We present a workflow to estimate recovery in unconventional reservoirs that uses flow simulation models constrained by seismic data, geomechanical parameters, and hydraulic stages properties. The goal of the workflow is the rapid testing of different hydraulic stage scenarios in the presence of natural fractures and other hypotheses that can be compared to select the one that yields optimal recovery. All the parameters of interest are generated directly into a flow simulation grid centered on the horizontal well. Thickness of hydraulic stages equals that of one cell of the simulation grid and therefore, details of individual hydraulic fractures are not explicitly considered allowing modeling of larger reservoir scale effects on recovery. The first step is the estimation of natural fracture orientations using seismic data calibrated with independent fracture information. Then, the flow grid is also populated with geomechanical parameters such as stress field and stress orientations, pore pressure, and friction coefficient. After defining locations and geometry of hydraulic stages along the well path and assuming fluid pressure decay functions away from the hydraulic stages, we use Mohr-Coulomb faulting theory to estimate which natural fractures are more prone to reactivation after hydraulic stimulation. This volume of reactivated natural factures is then upscaled to effective fracture permeability that serves as input to an ultra-fast dual-permeability flow simulator. Finally, once the model is in the flow simulator, we use fluid properties and other dynamic parameters for calibrating with production information, changing the simulation model if needed, and performing long term forecast. We illustrate the application of the workflow in the Eagle Ford formation (South Texas) using a data set that consists of 3D seismic, outcrop descriptions, geomechanics measurements, and production information.

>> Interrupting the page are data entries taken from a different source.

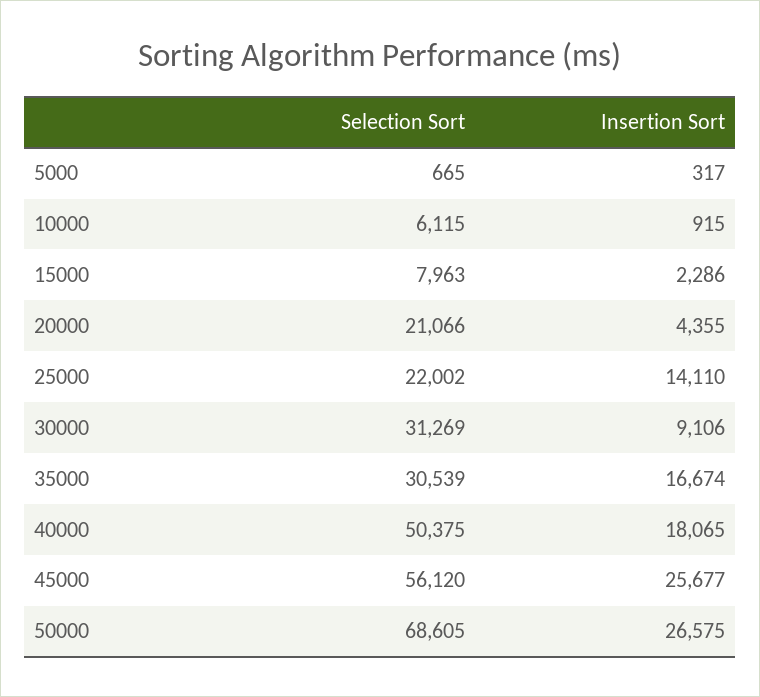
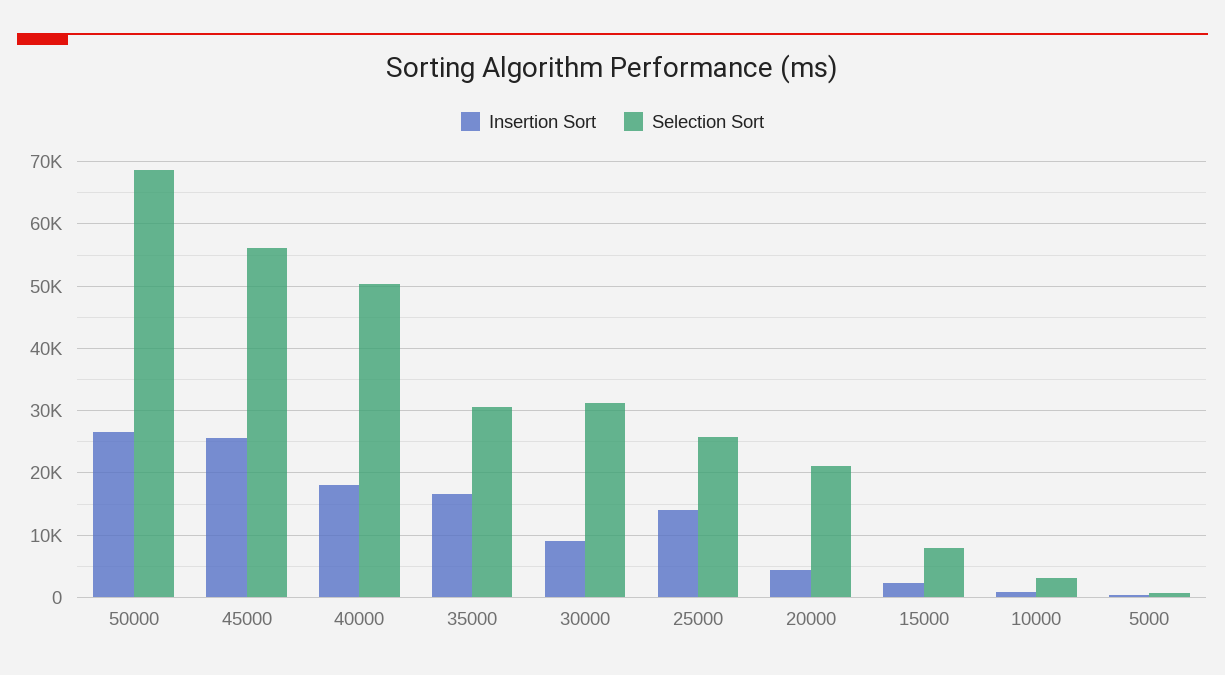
  {
    "Selection Sort": {
      "5000": 665,
-     "10000": 6115,
+     "10000": 3000,
      "15000": 7963,
      "20000": 21066,
-     "25000": 22002,
+     "25000": 26000,
      "30000": 31269,
      "35000": 30539,
      "40000": 50375,
      "45000": 56120,
      "50000": 68605
    },
    "Insertion Sort": {
      "5000": 317,
      "10000": 915,
      "15000": 2286,
      "20000": 4355,
      "25000": 14110,
      "30000": 9106,
      "35000": 16674,
      "40000": 18065,
      "45000": 25677,
      "50000": 26575
    }
  }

Unconventional reservoirs are characterized by extremely low permeabilities that hinder fluid communication between the reservoir and the borehole. These permeabilities are enhanced by the generation of hydraulic fractures after high-pressure fluid is injected into the formations of interest. Even though hydraulic fractures are the main source of permeability enhancement near the wellbore, reactivation of existing natural fractures in the vicinity of the hydraulic fractures is also an important mechanism of self-propped permeability enhancement in the stimulated reservoir volume (SRV) (Gutierrez et al., 2000; Zhang and Li, 2016; Rutledge and Phillips, 2003) and the hydraulic fractures regions (Jeffrey, 2010; Maxwell, 2011).

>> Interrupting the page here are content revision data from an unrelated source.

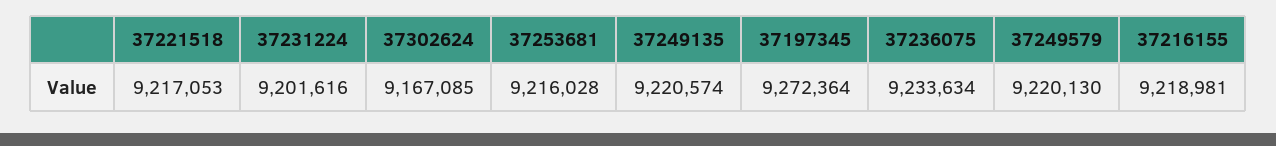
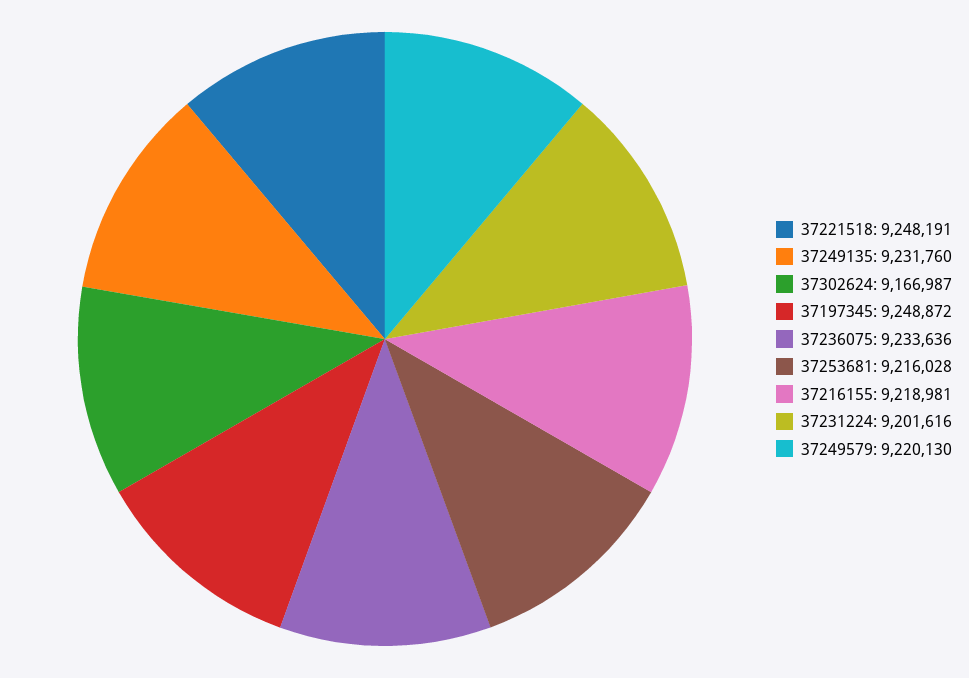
  {
-   "37221518": 9217053,
+   "37221518": 9248191,
    "37231224": 9201616,
-   "37302624": 9167085,
+   "37302624": 9166987,
    "37253681": 9216028,
-   "37249135": 9220574,
+   "37249135": 9231760,
-   "37197345": 9272364,
+   "37197345": 9248872,
-   "37236075": 9233634,
+   "37236075": 9233636,
    "37249579": 9220130,
    "37216155": 9218981
  }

Reactivation of existing natural fractures depends on the current state of stress, orientation and intensity of existing natural fractures relative to the stress field, injected fluid pressures, rock properties, and geometry of hydraulic stages. In this paper, we consider all these parameters in an integrated fashion that uses Mohr-Coulomb faulting theory to estimate the likelihood of slip of existing natural fractures. Then, we use simple aperture versus fluid pressure assumptions to generate effective permeability volumes of reactivated fractures.